Fish and Wildlife

Given the variety of fish and wildlife species in Oregon, the effects of climate change on them could be far-reaching. Below is an example of how climate change may impact native salmon.

Concerns have been clearly voiced about the effects of climate change on the distribution and fitness of native salmon in the Pacific Northwest. A great deal of discussion dedicated to monitoring and predicting climate change effects on salmon populations in this region has occurred, with analysis of how various factors such as temperature, flow, sedimentation and snowpack will impact fish at each stage of their life cycle (e.g. Bratten et al. 2007; Farrell et al. 2008; Yates et al. 2008). However, the implications of climate change for altered disease effects are rarely considered despite the role that pathogens play in regulating these host populations (Marcogliese 2001). Disease transmission and development may be critical factors at increased temperatures (Rand et al. 2006), and for salmon, temperatures above the threshold of 17-18˚C increase loss associated with disease and parasites (Farrell et al. 2008).

Epizootics in salmon as a result of viral, bacterial, fungal and parasitic pathogens have been documented under conditions of increased temperature (Doppelt et al. 2009, Traxler and Rankin 1989). Examples include the 2002 adult fish kill in the Klamath River (Guillen 2003) and similar circumstances in 2004 where fish perished in the Fraser River as a result of disease during periods of high temperature (Rand et al. 2006).  More important for long-term effects on salmon are parasites that cause chronic loss of juvenile fish. In the Klamath River, the primary pathogen for outmigrant smolts is Ceratomyxa shasta (Nichols et al. 2009). This myxozoan is endemic in most large rivers in the Pacific Northwest and infects all species of Pacific salmon.  The C. shasta life cycle is complex and involves the polychaete Manayunkia speciosa (Bartholomew et al. 1997), with myxospore stages of the parasite released from the fish infecting the polychaete, and actinospore stages released from the polychaete infecting the fish.

It is clear that the consequences of climate change on host:pathogen interactions are numerous and for salmonids include: 1) altered impacts of pathogens as their virulence and/or densities increase and as the fitness of salmon is challenged by increasing temperatures; 2) changes in seasonal disease cycles with milder winter temperatures; and 3) altered distribution of pathogens as cold-temperature constraints are reduced. Added to this is the altered effectiveness of management strategies as the amount of cold, fresh water becomes limited. These changes will be seen not only in the microcosm of the Klamath River, but will occur throughout the Pacific Northwest. The challenge will be to predict changes in disease in response to climate so that we can understand and mitigate the effects on wild populations and aquaculture programs that rely on surface water.

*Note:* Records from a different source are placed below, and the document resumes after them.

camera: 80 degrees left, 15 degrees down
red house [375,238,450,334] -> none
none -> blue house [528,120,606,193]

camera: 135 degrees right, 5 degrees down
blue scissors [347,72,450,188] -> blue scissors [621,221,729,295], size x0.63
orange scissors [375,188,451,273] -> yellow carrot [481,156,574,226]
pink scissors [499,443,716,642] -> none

Battin, J. M. Wiley, W., Ruckelshaus, M. H., Palmer, R. N., Korb, E., Bartz, K. K. and Imaki, H. (2007) Projected impacts of climate change on salmon habitat restoration. Proceedings of the National Academy of Sciences 104: 6720-6725.

Farrell, A. P., Hinch, S. G., Cooke, S. J., Patterson, D. A., Crossin, G. T., Lapointe, M. and Mathes, M. T. (2008) Pacific salmon in hot water: applying aerobic scope models and biotelemetry to predict the success of spawning migrations. Physiological and Biochemical Zoology 81:697-708.

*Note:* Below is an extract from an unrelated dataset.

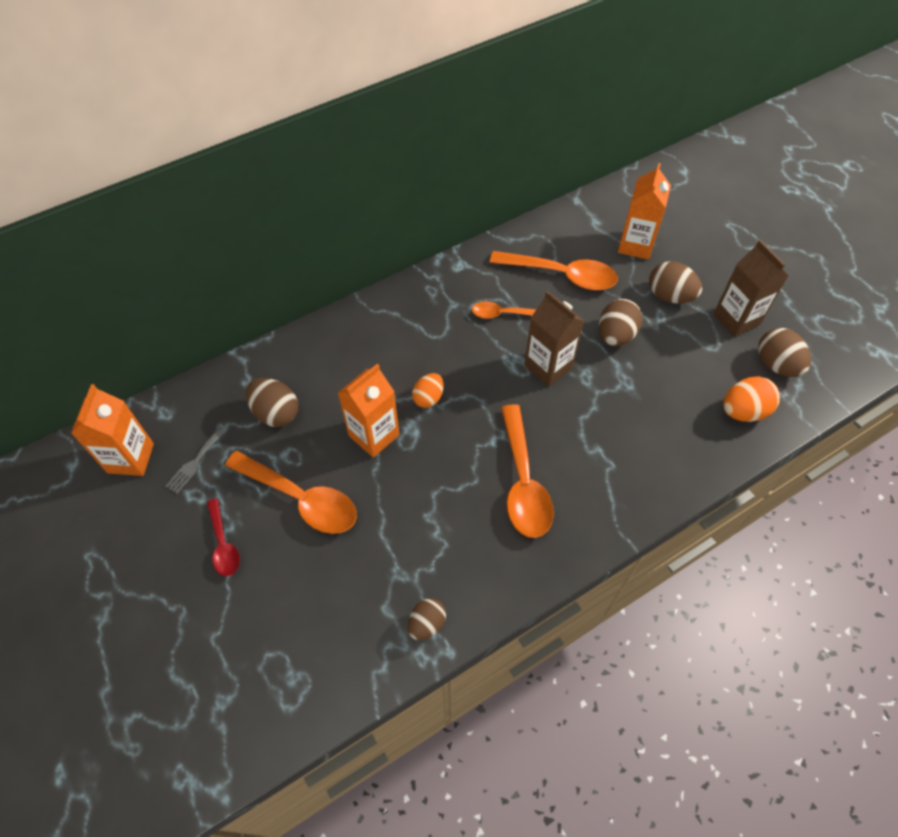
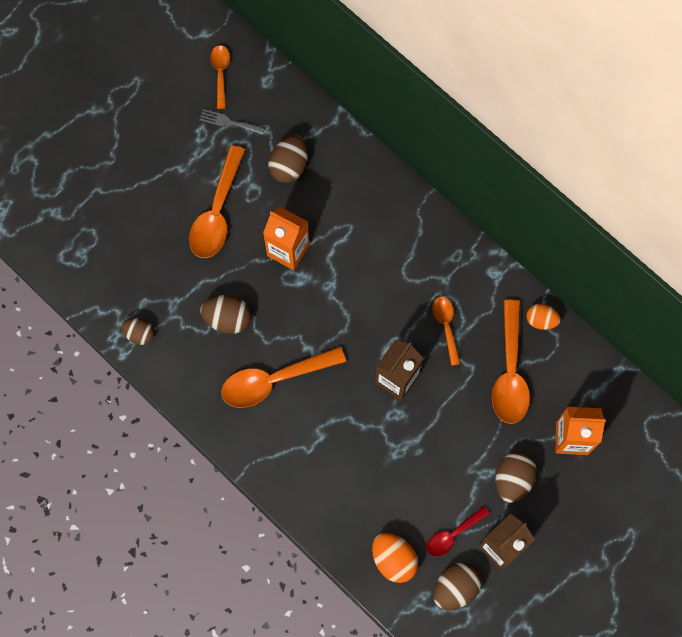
camera: 75 degrees right, 15 degrees up
orange carton [71,384,154,476] -> orange spoon [210,45,230,109]
red spoon [207,498,240,576] -> red spoon moved to [427,506,490,556]
orange egg [412,373,443,408] -> orange egg moved to [526,304,561,330]
brown egg [599,299,642,347] -> brown egg moved to [200,295,251,334]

Yates, D., Galbraith, H., Purkey, D., Huber-Lee, A., West, J., Herrod-Julius, S. and Joyce, B. 2008. Climate warming, water storage, and Chinook salmon in California’s Sacramento Valley. Climate Change 91:335-350.

Marcogliese, D.J. (2001) Implications of climate change for parasitism of animals in the aquatic environment. Canadian Journal of Zoology 79: 1331–1352.